> **Objectif 1**
Selon l'extrait sur l'éducation publique dans les Amériques, quels organismes ont accueilli le sixième congrès tripartite pour la défense de l'éducation publique ?
> **Objectif 2**
Transcrivez sans rien modifier le passage de l'extrait sur l'éducation publique dans les Amériques qui commence par « Au cours de » et se poursuit jusqu'à « des sociétés démocratiques. » inclus.
> **Objectif 3**
Rédigez la suite de l'extrait sur l'éducation publique dans les Amériques, en partant de sa dernière phrase.

> **Extrait fourni**
Au cours de la dernière décennie, la privatisation de l'éducation s'est accentuée dans les Amériques, entraînant la détérioration de la qualité dans les écoles publiques, la réduction de l'accès pour les citoyens à faible revenu et l'utilisation des deniers publics pour subventionner l'enseignement privé. Le mantra des gouvernements est de privatiser et de commercialiser davantage ainsi que de réduire les fonds publics destinés à l'éducation. Dans tous les pays américains, l'éducation publique subit des compressions budgétaires et les établissements d'enseignement postsecondaire font face à la hausse des droits de scolarité. L'éducation publique est essentielle à l'essor socio-économique des pays et est capitale pour la construction des sociétés démocratiques.
Nous avons également été témoins de l'élimination des droits syndicaux des travailleurs et travailleuses de l'éducation, en particulier au Mexique et en Colombie-Britannique. L'Organisation internationale du travail a récemment blâmé le gouvernement de la Colombie-Britannique pour avoir adopté une loi qui permet aux employeurs de passer outre aux conventions collectives, sans contrainte. Dans les pays d'Amérique latine, les dirigeants qualifient souvent les éducateurs de " personnes dangereuses ". Au Mexique, le gouvernement a adopté une loi qui lui permet d'avoir la maîtrise des syndicats et de créer des syndicats fantômes dont les membres ne connaissent pas l'existence de leur représentation syndicale. En Colombie, 433 enseignants et enseignantes ont été tués ou sont " disparus " depuis 1987 et plus de 1000 ont fui leur foyer sous les menaces de mort parce qu'ils ont participé à des activités syndicales.
Ces questions ont fait l'objet de discussions lors du sixième congrès tripartite pour la défense de l'éducation publique qui a eu lieu le mois dernier. L'ACPPU et la Fédération des enseignantes et enseignants des écoles secondaires de l'Ontario en étaient les hôtes. Tous les deux ans, la Coalition tripartite réunit des représentants des écoles publiques, élémentaires et secondaires, ainsi que des universitaires et du personnel du secteur de l'enseignement postsecondaire préoccupés par la détérioration de la qualité de l'éducation publique. D'abord créée par des organismes en éducation du secteur public des États-Unis, du Canada et du Mexique, la coalition comprend aujourd'hui des représentants des Caraïbes, de l'Amérique centrale et du Sud. Tous ces organismes partagent une lutte commune pour défendre le droit social à l'éducation publique, une lutte qui transcende les frontières nationales.

> **Lignes enregistrées**
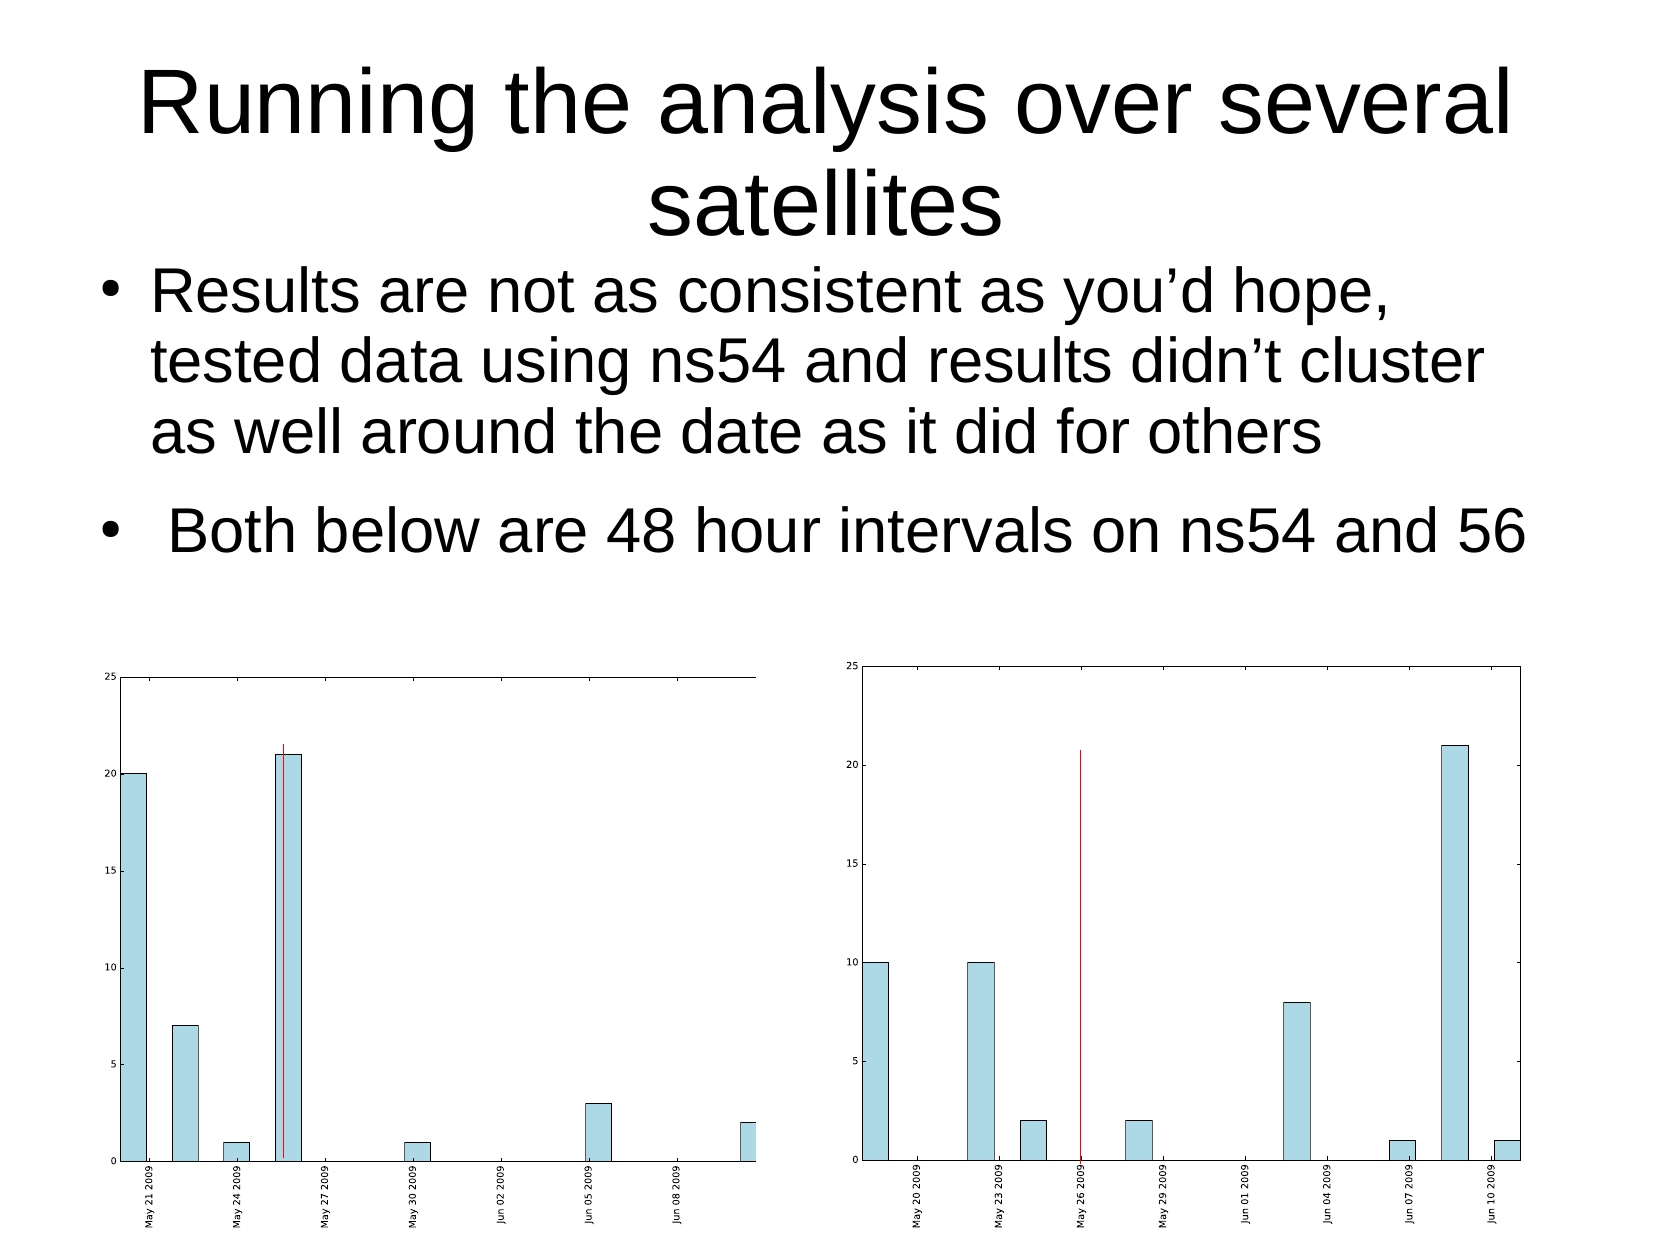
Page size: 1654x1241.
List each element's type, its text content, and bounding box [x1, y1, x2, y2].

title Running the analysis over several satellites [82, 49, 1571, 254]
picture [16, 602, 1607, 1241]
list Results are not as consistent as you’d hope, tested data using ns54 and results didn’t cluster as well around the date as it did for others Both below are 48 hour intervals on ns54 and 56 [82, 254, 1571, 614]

==

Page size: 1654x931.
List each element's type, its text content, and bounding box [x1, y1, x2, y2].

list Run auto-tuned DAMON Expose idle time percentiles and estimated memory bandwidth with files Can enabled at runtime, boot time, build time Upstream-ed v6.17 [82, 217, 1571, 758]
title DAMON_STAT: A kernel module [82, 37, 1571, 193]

==

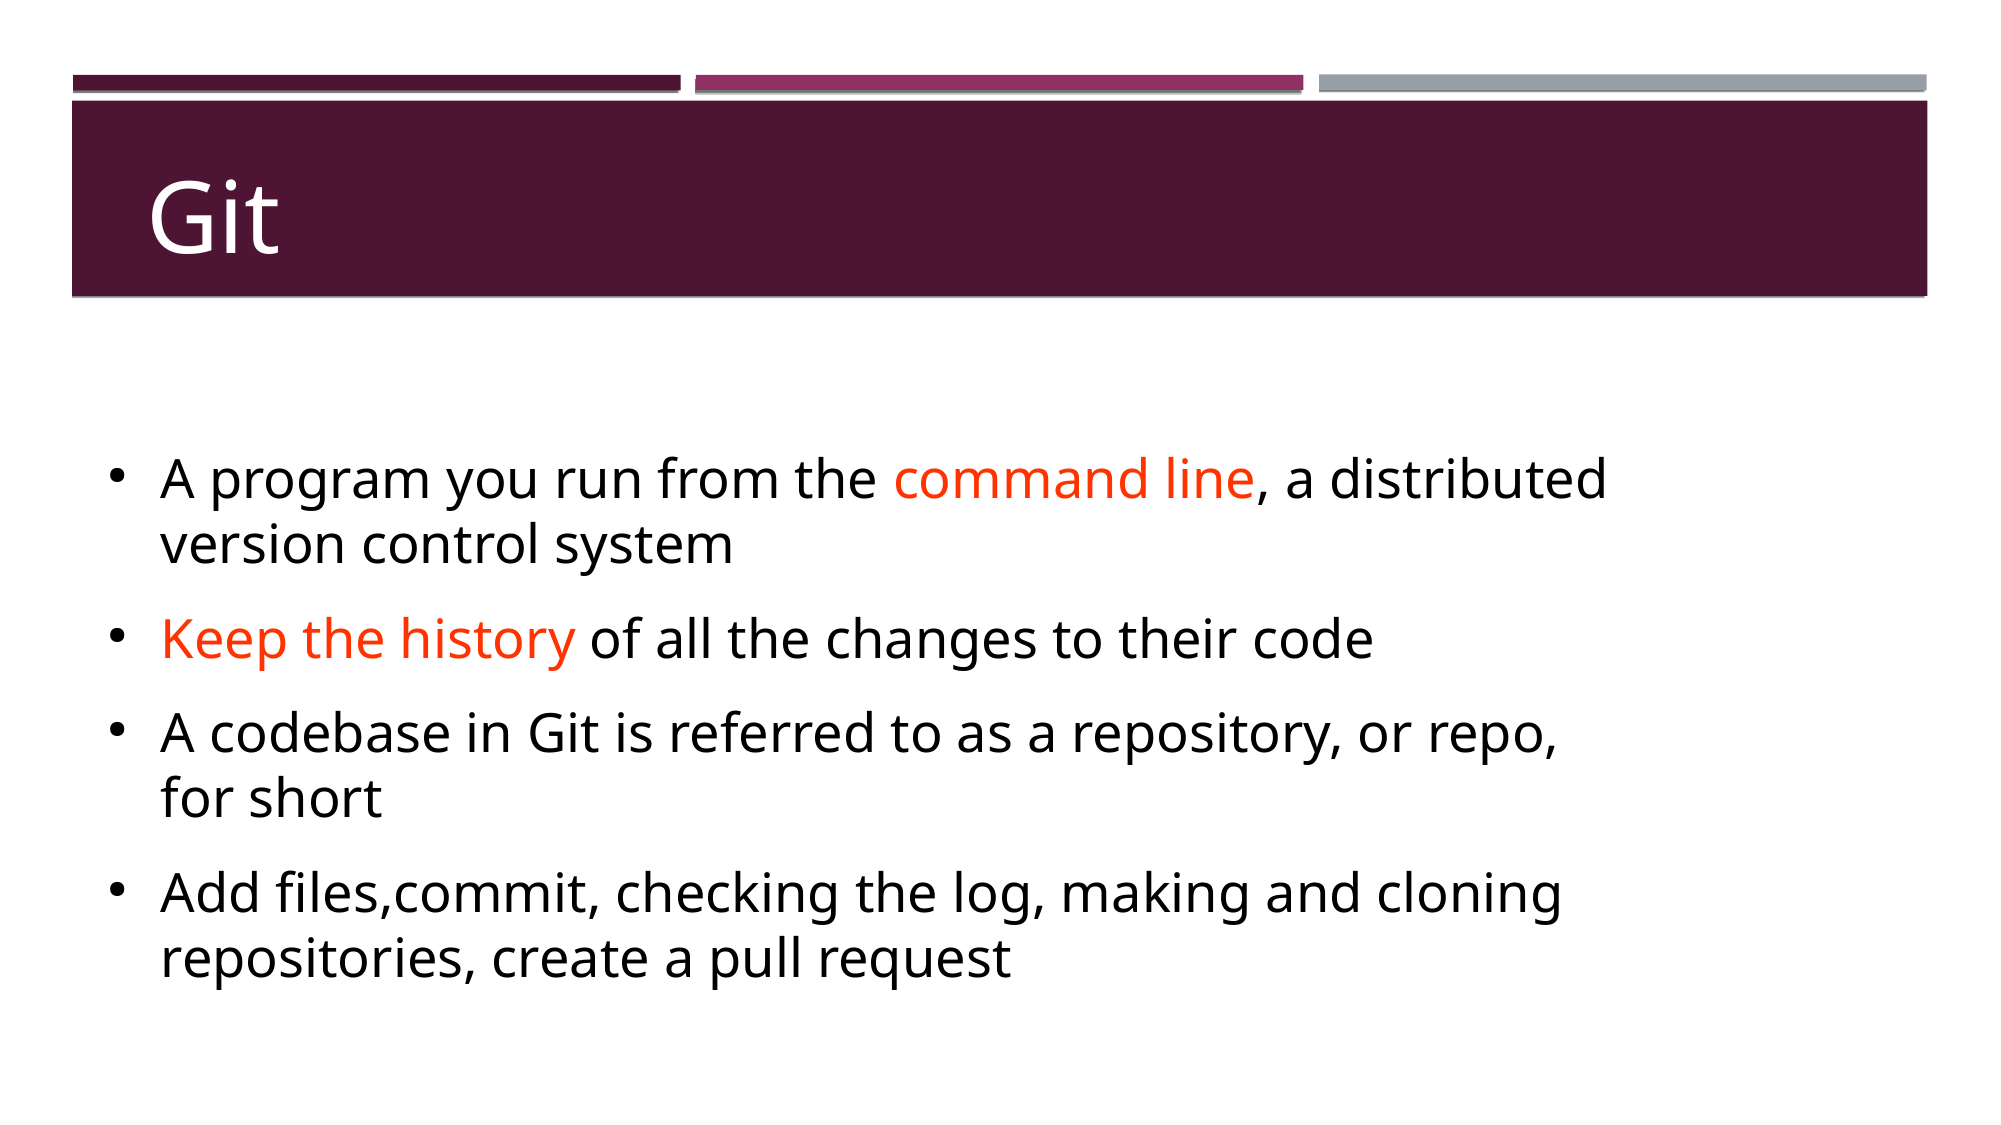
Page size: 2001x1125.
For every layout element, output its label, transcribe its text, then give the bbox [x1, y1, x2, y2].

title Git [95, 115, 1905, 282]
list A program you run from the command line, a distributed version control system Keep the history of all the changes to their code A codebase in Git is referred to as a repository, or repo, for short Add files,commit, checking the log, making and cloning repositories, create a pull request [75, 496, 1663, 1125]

> **Résultat 1**
L'ACPPU et la Fédération des enseignantes et enseignants des écoles secondaires de l'Ontario.

> **Résultat 2**
Au cours de la dernière décennie, la privatisation de l'éducation s'est accentuée dans les Amériques, entraînant la détérioration de la qualité dans les écoles publiques, la réduction de l'accès pour les citoyens à faible revenu et l'utilisation des deniers publics pour subventionner l'enseignement privé. Le mantra des gouvernements est de privatiser et de commercialiser davantage ainsi que de réduire les fonds publics destinés à l'éducation. Dans tous les pays américains, l'éducation publique subit des compressions budgétaires et les établissements d'enseignement postsecondaire font face à la hausse des droits de scolarité. L'éducation publique est essentielle à l'essor socio-économique des pays et est capitale pour la construction des sociétés démocratiques.

> **Résultat 3**
L'Accord de libre-échange de l'Amérique du Nord (ALENA) est le déclencheur qui a fait naître la coalition en réaction à ses répercussions sur l'éducation publique. Les révisions imminentes de l'Accord général sur le commerce des services (AGCS) auront encore plus d'incidence sur l'éducation publique si celui-ci est élargi. L'AGCS est un accord multilatéral qui définit les restrictions imposées à un train de mesures gouvernementales, lesquelles pourraient influer sur le commerce des services. Ces restrictions sont exécutoires et peuvent s'appuyer sur des sanctions commerciales imposées par l'Organisation mondiale du commerce.
Les membres de l'AGCS s'engagent à promouvoir la libéralisation au moyen d'une privatisation accrue, de l'impartition des services publics et de la déréglementation. La plupart des gouvernements soutiennent que les services publics d'éducation en général, dont l'enseignement postsecondaire, ne sont pas assujettis à l'AGCS et en sont soustraits. Toutefois, il est fort probable que l'éducation publique ne puisse satisfaire aux critères de l'exemption. L'accord s'appliquera à l'éducation " privée " ou " commerciale ". En vertu de l'AGCS, il sera difficile de faire la distinction entre les services éducatifs publics et privés.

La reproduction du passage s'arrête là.